Dennen zijn wetenschappelijk gedefinieerd als gymnosperm, wat betekent dat ze "naakte zaden" dragen. Dennen worden ook beschouwd als een conifeer, een term die vergelijkbaar is met maar niet identiek is aan de naaktzadigen. Dennenbomen produceren dennenappels, die in mannelijke of vrouwelijke vormen voorkomen. De mannelijke kegels zijn lange, zachte, vezelige structuren die in de lente worden gemaakt, terwijl de vrouwelijke kegels het harde geschubde object zijn dat gewoonlijk een dennenappel wordt genoemd.

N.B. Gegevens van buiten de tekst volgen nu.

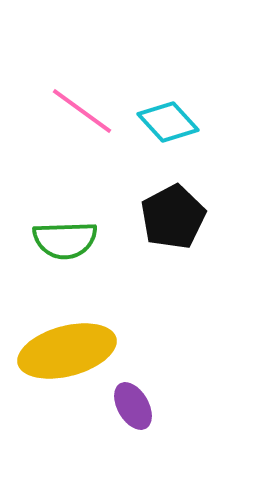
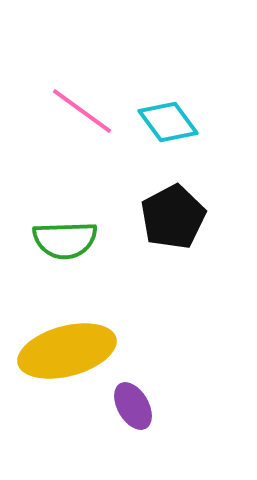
cyan diamond: rotated 6 degrees clockwise
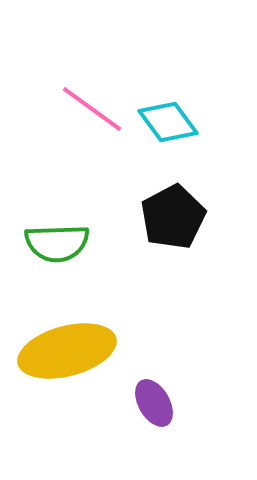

Basisprincipes van een pijnboom
Zoals alle planten hebben dennen de basisingrediënten zonlicht, water en koolstofdioxide nodig om te overleven. Zonder deze ingrediënten zou fotosynthese niet kunnen plaatsvinden en zou de pijnboom niet overleven. Met deze ingrediënten is de pijnboom in staat om zonlicht om te zetten in energie en plantsuikers te maken, die essentieel zijn voor het voortbestaan van de plant. Ook belangrijk zijn voedingsstoffen die door de wortels van een groeiende boom uit de bodem worden opgenomen.
Droge bodem
Een dennenboom kan groeien in zure of alkalische omstandigheden, maar de groeiende behoefte aan een goed doorlatende en zanderige grond komt het meest voor bij de dennenfamilie. Een paar soorten zoals lodgepole en loblolly kunnen in natte gebieden groeien, maar ze zijn zeldzaam.
Zonlicht
Een dennenboom heeft veel zonlicht nodig om te groeien, dus jonge zaailingen groeien zelden diep in het bos. In plaats daarvan hebben dennen de neiging om vuurplaatsen en verstoorde gebieden te koloniseren, waar ze de zonnestralen kunnen absorberen. Sommige soorten, zoals witte den, kunnen in de halfschaduw groeien, maar de meeste dennen zijn geclassificeerd als schaduw-intolerant.
Wind
Dennen produceren mannelijke en vrouwelijke kegels en vereisen meestal kruisbestuiving tussen verschillende individuele bomen om bevruchting te laten plaatsvinden. Bijna alle dennen zijn afhankelijk van windstromen om het voorjaarspollen te verspreiden. In feite is het stuifmeel zo licht dat individuele stuifmeelkorrels kilometers lang op de luchtstromen kunnen meerijden.
Brand
Veel dennen zijn afhankelijk van bosbranden, vooral grondbranden, om ecologisch te overleven. Een grondbrand heeft voordelen voor verschillende soorten dennen in verschillende delen van het land. Veel soorten, zoals de zuidelijke den, de pekden en de Ponderosa-den, ontwikkelen in een vroeg stadium van de levenscyclus een dikke bast. Dit blijkt een voordeel te zijn tijdens een kleine bosbrand, want de den zal het vuur overleven, terwijl andere concurrerende bomen, vooral hardhout, dat niet zullen doen.
Laatbloeiend
Sommige dennen hebben kegels die door botanici worden gedefinieerd als serotineus. Een serotineuze kegel wordt van nature afgesloten door hars, maar tijdens een bosbrand zal de hitte van het vuur de hars doen smelten en de zaden van de dennenappel vrijgeven. Jack pine, lodgepole pine, Table Mountain pine, pitch pine en knobcone pine zijn slechts enkele van de dennensoorten die brandbare kegels produceren. Geen van deze soorten produceert een kegeloogst die volledig serotineus is.
Vogels
Een paar soorten dennen, zoals de witgeschorste den en de lenige den van de Rockies, zijn afhankelijk van vogels om de zaden te verspreiden. Dit wordt meestal bereikt doordat de vogel het zaaddeksel opent en het zaad verteert, dat ongedeerd door het spijsverteringskanaal gaat, maar klaar is om te ontkiemen.